Sempat terpikir gimana caranya, nyantelkan, Jadi kita cantelkan pagi, siang, sore. Kan ada yang lewat pagi, siang dan sore. Tak bikin seperti itu. Tapi ada juga yang kemudian memang butuh, rasan-rasan, bilang aku sampai 4 hari ke sana kok bu Ardi nggak nyantelke. Itu mungkin pas tidak waktunya nyantel, atau pas habis. Karena tidak lama terus habis. Tapi kalau ada yang seperti itu, malah saya senang, jadi saya tahu betul, memang mereka memerlukan. Jadi bisa langsung dikasih sekalian.

Kondisi desa dan masyarakat saat Covid 19?

Ada pembatasan jalan menuju kampung, ketakutan ketakutan jelas ada. Ada persyaratan masuk, kita di rumah saja, ikuti anjuran pemerintah. Jika ada yang datang, ada satgas ada laporan, dan isolasi mandiri, Kita punya grup Wa, jadi bisa saling monitor, memantau. Untuk masyarakat, secara ekonomi terganggu juga.

Bukankah masyarakatnya desa lebih survive?
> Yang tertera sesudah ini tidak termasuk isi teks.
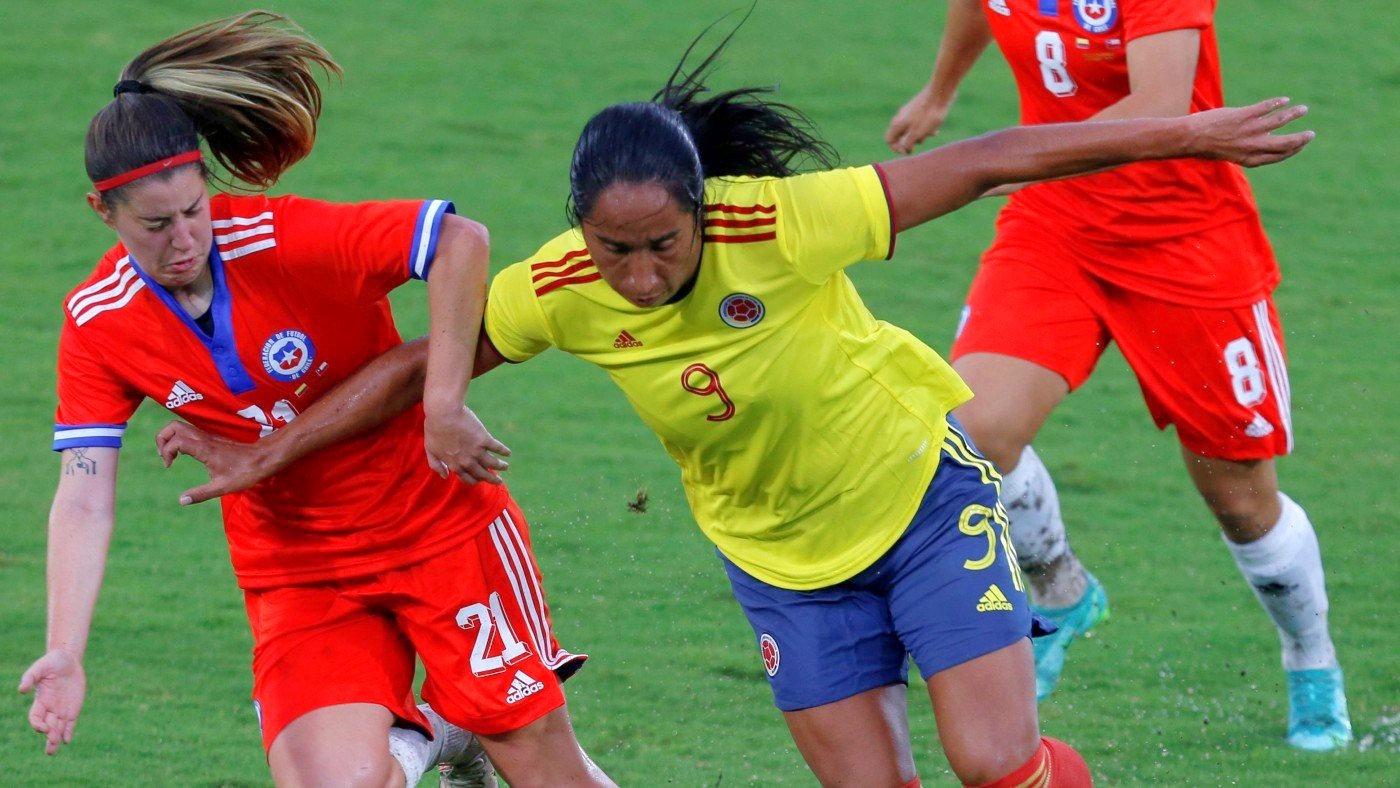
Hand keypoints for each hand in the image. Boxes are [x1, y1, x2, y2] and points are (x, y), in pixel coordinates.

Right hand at [18, 649, 85, 754]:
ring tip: (53, 750)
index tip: (44, 728)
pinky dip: (68, 732)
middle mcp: (50, 708)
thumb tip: (21, 690)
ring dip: (55, 739)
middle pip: (47, 726)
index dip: (37, 725)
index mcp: (40, 701)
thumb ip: (30, 678)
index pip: (35, 717)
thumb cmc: (52, 662)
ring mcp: (61, 709)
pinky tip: (67, 740)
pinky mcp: (73, 708)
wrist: (68, 659)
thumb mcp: (40, 668)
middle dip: (48, 737)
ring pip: (57, 728)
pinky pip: (70, 723)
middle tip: (51, 748)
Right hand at [156, 421, 267, 504]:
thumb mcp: (222, 487)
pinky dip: (179, 439)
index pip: (176, 440)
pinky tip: (184, 454)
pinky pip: (189, 431)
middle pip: (173, 426)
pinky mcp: (211, 438)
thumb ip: (200, 494)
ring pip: (180, 426)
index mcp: (204, 449)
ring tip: (172, 457)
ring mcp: (208, 436)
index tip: (169, 466)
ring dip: (169, 438)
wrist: (263, 459)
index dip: (166, 451)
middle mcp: (204, 439)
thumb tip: (181, 501)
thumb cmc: (245, 473)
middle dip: (162, 439)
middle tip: (165, 457)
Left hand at [424, 406, 510, 484]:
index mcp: (455, 465)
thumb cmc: (434, 430)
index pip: (468, 479)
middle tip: (499, 481)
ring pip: (493, 464)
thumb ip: (436, 465)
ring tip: (506, 467)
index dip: (476, 481)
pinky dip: (504, 451)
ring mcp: (477, 451)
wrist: (443, 414)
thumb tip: (445, 476)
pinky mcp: (485, 439)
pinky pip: (497, 448)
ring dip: (501, 467)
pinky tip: (508, 453)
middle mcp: (467, 461)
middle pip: (483, 475)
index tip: (481, 480)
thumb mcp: (430, 450)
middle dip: (492, 479)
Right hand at [886, 86, 951, 154]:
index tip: (908, 151)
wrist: (940, 93)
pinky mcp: (919, 108)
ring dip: (920, 135)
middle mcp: (900, 117)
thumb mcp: (917, 134)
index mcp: (897, 124)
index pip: (889, 140)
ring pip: (911, 130)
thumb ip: (907, 143)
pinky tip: (936, 129)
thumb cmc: (928, 115)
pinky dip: (925, 128)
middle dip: (911, 142)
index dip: (897, 148)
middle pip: (900, 136)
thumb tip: (904, 149)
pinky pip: (919, 123)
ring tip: (931, 133)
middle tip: (922, 140)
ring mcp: (909, 112)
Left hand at [1188, 97, 1313, 166]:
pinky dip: (1278, 103)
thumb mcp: (1227, 155)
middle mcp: (1253, 146)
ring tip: (1303, 109)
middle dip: (1301, 139)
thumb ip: (1244, 150)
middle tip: (1310, 134)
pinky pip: (1267, 107)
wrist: (1190, 137)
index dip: (1291, 151)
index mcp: (1248, 159)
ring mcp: (1250, 130)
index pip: (1277, 157)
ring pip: (1280, 121)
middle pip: (1285, 144)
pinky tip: (1285, 100)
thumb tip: (1260, 140)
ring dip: (1294, 114)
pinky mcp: (1245, 115)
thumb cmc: (1205, 147)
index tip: (1299, 145)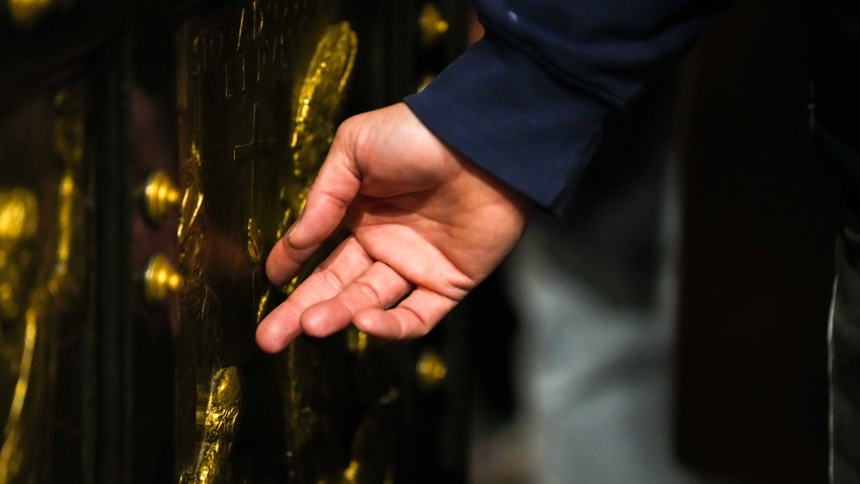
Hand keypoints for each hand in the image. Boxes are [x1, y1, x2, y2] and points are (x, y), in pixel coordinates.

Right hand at [256, 103, 531, 352]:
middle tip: (268, 339)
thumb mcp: (355, 148)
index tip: (269, 280)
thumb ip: (323, 196)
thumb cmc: (417, 134)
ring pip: (369, 302)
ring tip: (311, 326)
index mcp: (359, 211)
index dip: (292, 265)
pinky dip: (391, 327)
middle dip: (300, 312)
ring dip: (339, 316)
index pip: (320, 250)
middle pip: (337, 286)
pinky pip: (417, 316)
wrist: (482, 141)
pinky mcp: (449, 284)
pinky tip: (364, 321)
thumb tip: (296, 239)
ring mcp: (415, 265)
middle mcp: (384, 243)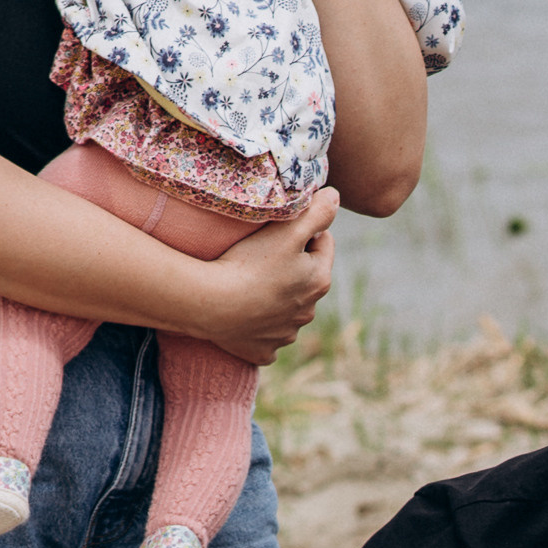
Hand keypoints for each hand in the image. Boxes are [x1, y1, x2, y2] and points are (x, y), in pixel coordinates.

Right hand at [179, 190, 337, 362]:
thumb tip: (336, 197)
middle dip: (292, 264)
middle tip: (263, 252)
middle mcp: (308, 312)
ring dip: (276, 294)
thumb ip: (317, 211)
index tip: (281, 226)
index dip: (304, 229)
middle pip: (305, 277)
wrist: (211, 304)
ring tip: (251, 281)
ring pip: (286, 308)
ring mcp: (285, 334)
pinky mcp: (263, 351)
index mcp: (319, 281)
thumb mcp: (287, 230)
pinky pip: (266, 336)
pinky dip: (258, 326)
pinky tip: (244, 314)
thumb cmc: (249, 263)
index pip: (323, 243)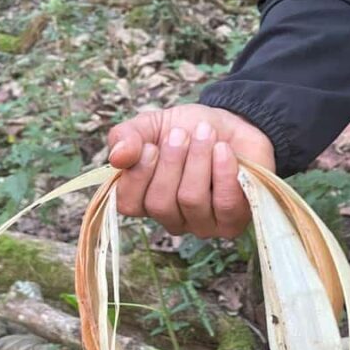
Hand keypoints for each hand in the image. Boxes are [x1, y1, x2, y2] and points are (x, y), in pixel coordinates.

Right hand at [107, 104, 275, 238]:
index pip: (128, 204)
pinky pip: (224, 203)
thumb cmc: (189, 130)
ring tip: (206, 133)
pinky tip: (224, 150)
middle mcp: (172, 219)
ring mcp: (202, 225)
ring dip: (198, 160)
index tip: (151, 146)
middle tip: (181, 133)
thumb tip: (116, 157)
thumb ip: (127, 137)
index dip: (138, 175)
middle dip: (171, 162)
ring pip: (191, 200)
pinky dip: (223, 171)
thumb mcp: (151, 125)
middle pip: (160, 204)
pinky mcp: (233, 221)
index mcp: (145, 200)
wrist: (234, 124)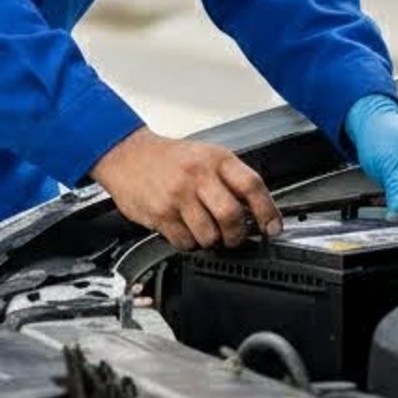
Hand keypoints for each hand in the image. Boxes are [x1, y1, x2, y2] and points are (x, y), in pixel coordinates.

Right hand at [91, 126, 282, 250]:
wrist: (126, 154)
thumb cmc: (168, 158)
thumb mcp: (204, 155)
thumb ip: (229, 179)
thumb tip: (256, 211)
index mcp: (215, 159)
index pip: (251, 186)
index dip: (267, 211)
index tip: (272, 227)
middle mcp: (197, 175)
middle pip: (231, 216)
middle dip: (236, 235)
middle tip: (234, 237)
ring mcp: (178, 195)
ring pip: (209, 235)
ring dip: (211, 241)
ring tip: (204, 230)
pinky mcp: (160, 213)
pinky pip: (185, 242)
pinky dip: (189, 243)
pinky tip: (184, 229)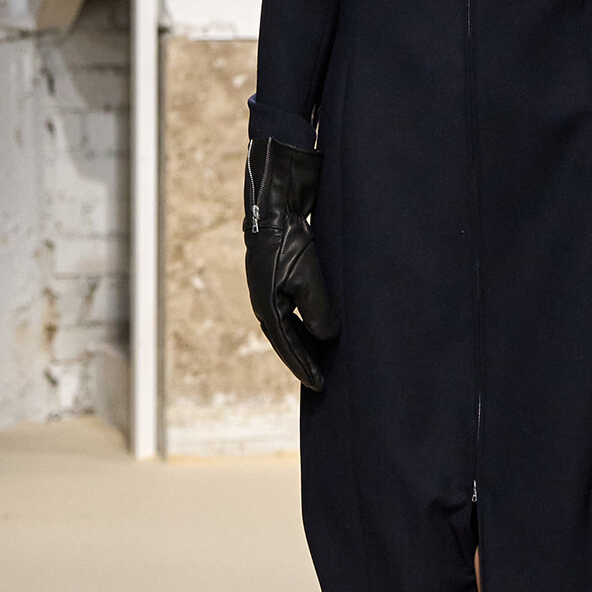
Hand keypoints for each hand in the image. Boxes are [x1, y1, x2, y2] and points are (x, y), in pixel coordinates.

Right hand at [243, 137, 338, 390]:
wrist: (276, 205)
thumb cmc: (290, 241)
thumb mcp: (308, 278)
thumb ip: (318, 311)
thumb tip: (326, 338)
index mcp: (267, 307)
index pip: (287, 346)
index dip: (304, 366)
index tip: (320, 386)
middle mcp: (264, 301)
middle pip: (285, 340)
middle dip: (303, 359)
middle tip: (321, 379)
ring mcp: (269, 289)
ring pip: (288, 325)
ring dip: (304, 342)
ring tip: (321, 358)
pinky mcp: (278, 276)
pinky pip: (291, 309)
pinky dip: (304, 322)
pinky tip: (316, 325)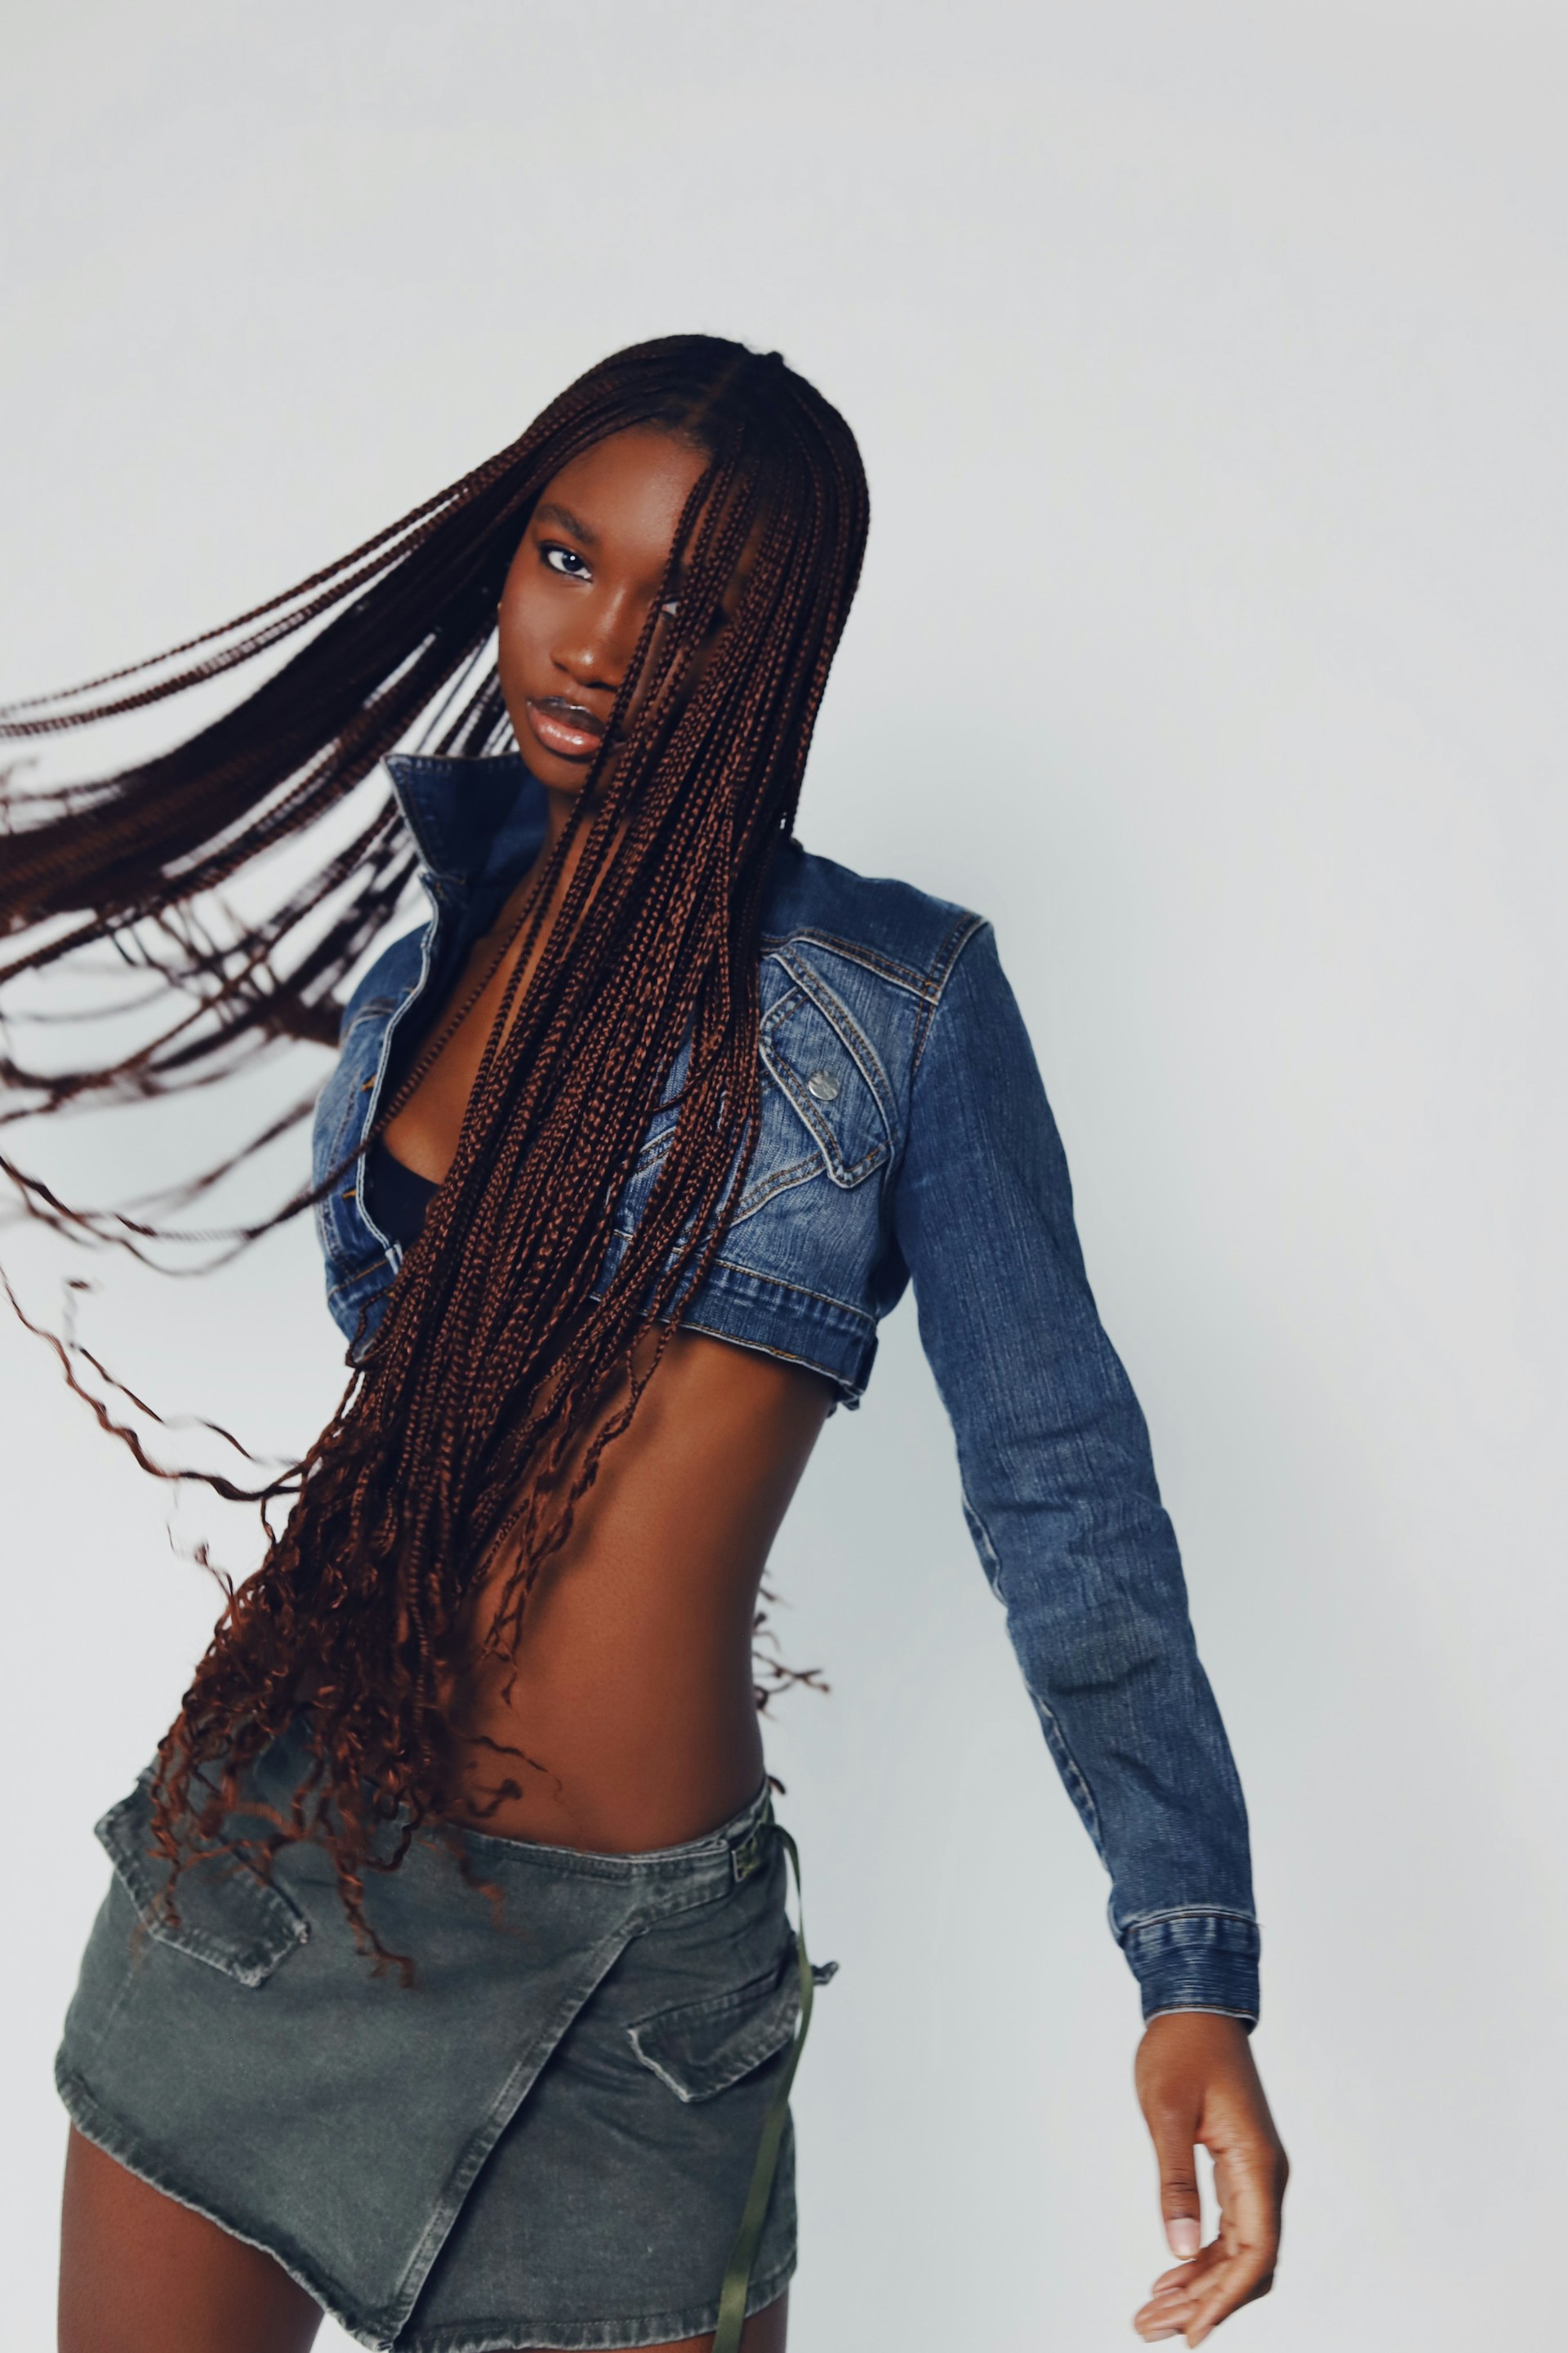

Dalam kondisi seperti ini menurut saya semua terdampak. Banyak yang kena dampaknya,  tetangga saya juga ada yang dirumahkan. Yang kerja di sawah memang tidak seperti itu tetapi petani kan untuk panen perlu waktu. Misal tandur kangkung juga baru 3 minggu panen. Panen gagal, sebelum ini juga sudah beberapa kali panen gagal terus, karena musim dan juga tikus. yang tidak punya sawah, dan tidak bekerja, ya terlihat berat juga. Sekarang banyak yang tidak punya kerja ngrewangi (membantu) bapaknya yang punya sawah.  Biaya sehari-hari bertambah juga. Untuk yang tidak mampu, memang dapat bantuan. Tapi untuk  golongan menengah bawah yang masih punya kewajiban BPJS mandiri yang harus tetep bayar penuh, listrik bayar penuh. Kalau tidak kerja, penghasilan tidak ada, kewajiban bayar terus jalan, ini beban.

Harapan ke depan?

Kalau menurut saya saat ini (ibaratnya) cuma sekedar pada haus, akan ketemu lahan yang subur. Untuk ke depannya semakin banyak yang berbagi lagi, dan tidak tergantung bantuan,  karena sudah  punya effort sendiri untuk masing masing orang untuk survive. Ini menurut aku, cantelan hanya kondisi darurat, untuk selanjutnya mudah-mudahan sudah bisa mensiasati. Bagaimana masing masing keluarga sudah ketemu iramanya sehingga yang tadinya ngambil cantelan, harapannya njok ganti nyanteli (lalu ganti berbagi). Semua orang bisa berkontribusi, dengan apa yang dipunya, nggak harus ikut nyanteli, nggak harus ikut memberi, tapi juga bisa  yang lain, sesuai kondisi masing masing. Yang penting tetap semangat untuk berbagi dan mengambil hikmahnya. Kenapa ada kejadian seperti ini, ada hikmah yang bisa diambil.

Visi misi?

Kita punya apa yang bisa kita bagikan, duwe (punya) brambang yo brambang, duwe lombok yo lombok, nik ora duwe kabeh (kalau tidak punya semua), ya apa yang bisa dilakukan, dengan tenaga atau pikiran.